The recommended way to run GREMLIN is npm run dev on your local machine. The Vite dev server provides a CORS proxy, auto-starts Ollama, and launches the browser sidecar — none of which are available when hosting the built file statically.

Static hosting (advanced)

The built file (web/dist/index.html) can be hosted on Cloudflare Pages, GitHub Pages, Netlify, etc. Most LLM providers (OpenAI, Anthropic, OpenRouter, Gemini, Together) support browser CORS natively, so they work without a proxy. However, web search and some services (Groq, DuckDuckGo, Brave Search) need a CORS proxy.

To deploy your own proxy for static hosting:

cd proxy
npx wrangler login
npx wrangler deploy

Then update the proxy URL in Settings → Advanced.

Local LLM providers (Ollama, LM Studio)

If you host the site on a custom domain (e.g. gremlin.example.com) and want to use a local Ollama instance, you need to allow the origin:

OLLAMA_ORIGINS=https://gremlin.example.com ollama serve

Ollama only accepts requests from localhost by default. LM Studio has a similar CORS setting in its server preferences.


Troubleshooting

API 401 / 403 → Check your API key in Settings.

CORS error or Failed to fetch in browser console → Make sure you are running via npm run dev — the dev server provides the CORS proxy → If using the built HTML file: serve over HTTP, not file://, and configure a proxy URL in Settings → If using Ollama from a hosted site: set OLLAMA_ORIGINS=https://your-domain.com when starting Ollama

WebLLM: WebGPU is not available → Use Chrome 113+ or Edge 113+. Firefox and Safari do not support WebGPU by default.

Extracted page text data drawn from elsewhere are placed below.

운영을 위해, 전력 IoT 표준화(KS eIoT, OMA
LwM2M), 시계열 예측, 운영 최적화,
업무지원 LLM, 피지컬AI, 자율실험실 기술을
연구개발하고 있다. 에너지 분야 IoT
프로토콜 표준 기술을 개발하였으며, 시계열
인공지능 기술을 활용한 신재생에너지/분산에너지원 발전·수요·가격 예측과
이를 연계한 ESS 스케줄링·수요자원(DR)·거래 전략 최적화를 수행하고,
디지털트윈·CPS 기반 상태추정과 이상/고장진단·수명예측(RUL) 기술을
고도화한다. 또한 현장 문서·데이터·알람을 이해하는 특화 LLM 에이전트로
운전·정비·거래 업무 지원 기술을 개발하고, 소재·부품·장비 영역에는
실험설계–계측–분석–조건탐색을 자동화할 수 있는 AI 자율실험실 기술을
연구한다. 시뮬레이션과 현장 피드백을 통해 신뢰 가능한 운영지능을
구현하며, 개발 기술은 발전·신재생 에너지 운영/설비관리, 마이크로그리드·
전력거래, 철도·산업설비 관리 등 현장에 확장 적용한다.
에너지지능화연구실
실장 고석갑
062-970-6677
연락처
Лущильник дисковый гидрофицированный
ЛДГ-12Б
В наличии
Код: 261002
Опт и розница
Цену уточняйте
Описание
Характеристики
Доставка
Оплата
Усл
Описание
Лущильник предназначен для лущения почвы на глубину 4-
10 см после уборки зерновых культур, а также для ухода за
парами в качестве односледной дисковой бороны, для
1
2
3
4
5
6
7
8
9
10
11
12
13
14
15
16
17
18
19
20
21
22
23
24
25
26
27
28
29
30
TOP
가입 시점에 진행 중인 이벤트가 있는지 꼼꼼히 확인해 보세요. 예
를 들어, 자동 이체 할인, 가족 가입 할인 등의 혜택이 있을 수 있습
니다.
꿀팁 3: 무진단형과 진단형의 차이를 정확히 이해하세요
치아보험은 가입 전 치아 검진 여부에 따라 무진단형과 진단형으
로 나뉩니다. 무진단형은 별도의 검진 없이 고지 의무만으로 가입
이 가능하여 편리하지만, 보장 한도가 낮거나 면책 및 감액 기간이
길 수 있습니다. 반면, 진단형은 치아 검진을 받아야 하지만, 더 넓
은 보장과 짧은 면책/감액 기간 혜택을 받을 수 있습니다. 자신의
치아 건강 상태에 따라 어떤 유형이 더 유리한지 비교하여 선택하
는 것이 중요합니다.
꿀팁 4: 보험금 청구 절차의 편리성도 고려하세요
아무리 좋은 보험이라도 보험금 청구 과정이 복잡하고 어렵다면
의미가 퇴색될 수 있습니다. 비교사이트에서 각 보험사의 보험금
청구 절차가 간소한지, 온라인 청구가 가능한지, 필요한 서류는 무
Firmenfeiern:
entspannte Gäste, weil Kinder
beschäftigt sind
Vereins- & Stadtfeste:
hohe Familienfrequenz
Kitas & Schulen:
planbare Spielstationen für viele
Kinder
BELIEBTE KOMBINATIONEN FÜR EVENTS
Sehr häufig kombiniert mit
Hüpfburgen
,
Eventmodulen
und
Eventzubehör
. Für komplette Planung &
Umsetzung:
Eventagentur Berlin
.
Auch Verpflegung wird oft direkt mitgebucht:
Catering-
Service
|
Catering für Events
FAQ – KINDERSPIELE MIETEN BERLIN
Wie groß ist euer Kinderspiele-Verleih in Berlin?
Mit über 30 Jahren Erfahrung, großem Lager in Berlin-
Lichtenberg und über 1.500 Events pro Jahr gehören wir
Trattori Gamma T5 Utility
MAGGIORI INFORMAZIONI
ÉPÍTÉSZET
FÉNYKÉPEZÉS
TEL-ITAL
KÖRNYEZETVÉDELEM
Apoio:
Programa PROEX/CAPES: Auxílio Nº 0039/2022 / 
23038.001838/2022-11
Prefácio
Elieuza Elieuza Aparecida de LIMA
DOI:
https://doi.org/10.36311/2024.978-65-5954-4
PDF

WebLLM: model loads but produces garbled output → Some quantised models struggle with strict JSON. Switch to a larger model or use a server-side provider.

Agents produce plain text instead of JSON → Smaller or older models sometimes ignore the JSON format instruction. Try a larger or more instruction-tuned model.


License

PolyForm Noncommercial 1.0.0 — free for personal and noncommercial use.